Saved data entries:
◇ ◇ ◇ ◇ ◇
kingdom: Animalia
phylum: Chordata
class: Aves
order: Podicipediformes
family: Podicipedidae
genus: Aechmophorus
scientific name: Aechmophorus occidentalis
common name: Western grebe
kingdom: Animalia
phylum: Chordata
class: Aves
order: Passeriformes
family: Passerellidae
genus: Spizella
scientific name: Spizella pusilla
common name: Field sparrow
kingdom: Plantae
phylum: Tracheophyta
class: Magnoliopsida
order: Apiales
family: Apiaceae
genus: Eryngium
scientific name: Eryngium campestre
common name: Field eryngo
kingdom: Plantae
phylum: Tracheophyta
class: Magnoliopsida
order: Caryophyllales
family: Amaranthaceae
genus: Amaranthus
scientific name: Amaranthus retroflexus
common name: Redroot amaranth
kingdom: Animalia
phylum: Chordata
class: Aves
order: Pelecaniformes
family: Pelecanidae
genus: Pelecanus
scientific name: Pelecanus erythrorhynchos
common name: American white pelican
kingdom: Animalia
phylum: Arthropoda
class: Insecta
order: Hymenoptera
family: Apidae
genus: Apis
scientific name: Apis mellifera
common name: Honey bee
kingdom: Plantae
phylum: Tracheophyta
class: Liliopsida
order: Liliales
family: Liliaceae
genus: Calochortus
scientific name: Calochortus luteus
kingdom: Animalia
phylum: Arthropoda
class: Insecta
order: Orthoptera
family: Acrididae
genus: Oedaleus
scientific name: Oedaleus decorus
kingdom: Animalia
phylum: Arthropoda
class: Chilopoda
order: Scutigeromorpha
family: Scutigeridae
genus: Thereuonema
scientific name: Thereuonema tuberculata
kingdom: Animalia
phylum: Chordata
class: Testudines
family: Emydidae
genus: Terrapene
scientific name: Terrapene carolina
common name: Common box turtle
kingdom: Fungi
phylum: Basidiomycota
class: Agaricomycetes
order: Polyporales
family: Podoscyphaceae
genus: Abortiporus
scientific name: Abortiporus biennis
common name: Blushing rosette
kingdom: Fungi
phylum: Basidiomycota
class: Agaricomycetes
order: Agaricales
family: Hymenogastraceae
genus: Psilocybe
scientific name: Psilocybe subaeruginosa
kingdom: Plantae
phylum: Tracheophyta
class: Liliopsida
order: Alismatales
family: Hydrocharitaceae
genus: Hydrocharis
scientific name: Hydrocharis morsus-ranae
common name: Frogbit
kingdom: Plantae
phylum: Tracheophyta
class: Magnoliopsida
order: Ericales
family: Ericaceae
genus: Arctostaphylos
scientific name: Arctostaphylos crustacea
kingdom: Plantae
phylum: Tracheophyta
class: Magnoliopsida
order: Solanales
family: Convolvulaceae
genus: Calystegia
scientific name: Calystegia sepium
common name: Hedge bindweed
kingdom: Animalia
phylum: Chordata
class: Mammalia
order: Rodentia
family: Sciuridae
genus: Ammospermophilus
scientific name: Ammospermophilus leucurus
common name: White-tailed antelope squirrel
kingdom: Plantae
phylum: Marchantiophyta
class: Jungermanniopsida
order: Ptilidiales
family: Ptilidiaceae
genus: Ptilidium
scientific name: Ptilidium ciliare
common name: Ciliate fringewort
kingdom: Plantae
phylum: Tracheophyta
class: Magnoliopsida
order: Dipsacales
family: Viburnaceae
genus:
◇ ◇ ◇ ◇ ◇
Update the rows above by changing each "common name" to "vernacular name", leaving everything else unchanged.

Solution for this problem:
kingdom: Animalia
phylum: Chordata
class: Aves
order: Podicipediformes
family: Podicipedidae
genus: Aechmophorus
scientific name: Aechmophorus occidentalis
vernacular name: Western grebe
kingdom: Animalia
phylum: Chordata
class: Aves
order: Passeriformes
family: Passerellidae
genus: Spizella
scientific name: Spizella pusilla
vernacular name: Field sparrow
kingdom: Plantae
phylum: Tracheophyta
class: Magnoliopsida
order: Apiales
family: Apiaceae
genus: Eryngium
scientific name: Eryngium campestre
vernacular name: Field eryngo
kingdom: Plantae
phylum: Tracheophyta
class: Magnoliopsida
order: Caryophyllales
family: Amaranthaceae
genus: Amaranthus
scientific name: Amaranthus retroflexus
vernacular name: Redroot amaranth
kingdom: Animalia
phylum: Chordata
class: Aves
order: Pelecaniformes
family: Pelecanidae
genus: Pelecanus
scientific name: Pelecanus erythrorhynchos
vernacular name: American white pelican
kingdom: Animalia
phylum: Arthropoda
class: Insecta
order: Hymenoptera
family: Apidae
genus: Apis
scientific name: Apis mellifera
vernacular name: Honey bee
kingdom: Plantae
phylum: Tracheophyta
class: Liliopsida
order: Liliales
family: Liliaceae
genus: Calochortus
scientific name: Calochortus luteus
kingdom: Animalia
phylum: Arthropoda
class: Insecta
order: Orthoptera
family: Acrididae
genus: Oedaleus
scientific name: Oedaleus decorus
kingdom: Animalia
phylum: Arthropoda
class: Chilopoda
order: Scutigeromorpha
family: Scutigeridae
genus: Thereuonema
scientific name: Thereuonema tuberculata
kingdom: Animalia
phylum: Chordata
class: Testudines
family: Emydidae
genus: Terrapene
scientific name: Terrapene carolina
vernacular name: Common box turtle
kingdom: Fungi
phylum: Basidiomycota
class: Agaricomycetes
order: Polyporales
family: Podoscyphaceae
genus: Abortiporus
scientific name: Abortiporus biennis
vernacular name: Blushing rosette
kingdom: Fungi
phylum: Basidiomycota
class: Agaricomycetes
order: Agaricales
family: Hymenogastraceae
genus: Psilocybe
scientific name: Psilocybe subaeruginosa
kingdom: Plantae
phylum: Tracheophyta
class: Liliopsida
order: Alismatales
family: Hydrocharitaceae
genus: Hydrocharis
scientific name: Hydrocharis morsus-ranae
vernacular name: Frogbit
kingdom: Plantae
phylum: Tracheophyta
class: Magnoliopsida
order: Ericales
family: Ericaceae
genus: Arctostaphylos
scientific name: Arctostaphylos crustacea
kingdom: Plantae
phylum: Tracheophyta
class: Magnoliopsida
order: Solanales
family: Convolvulaceae
genus: Calystegia
scientific name: Calystegia sepium
vernacular name: Hedge bindweed
kingdom: Animalia
phylum: Chordata
class: Mammalia
order: Rodentia
family: Sciuridae
genus: Ammospermophilus
scientific name: Ammospermophilus leucurus
vernacular name: White-tailed antelope squirrel
kingdom: Plantae
phylum: Marchantiophyta
class: Jungermanniopsida
order: Ptilidiales
family: Ptilidiaceae
genus: Ptilidium
scientific name: Ptilidium ciliare
vernacular name: Ciliate fringewort
kingdom: Plantae
phylum: Tracheophyta
class: Magnoliopsida
order: Dipsacales
family: Viburnaceae
genus:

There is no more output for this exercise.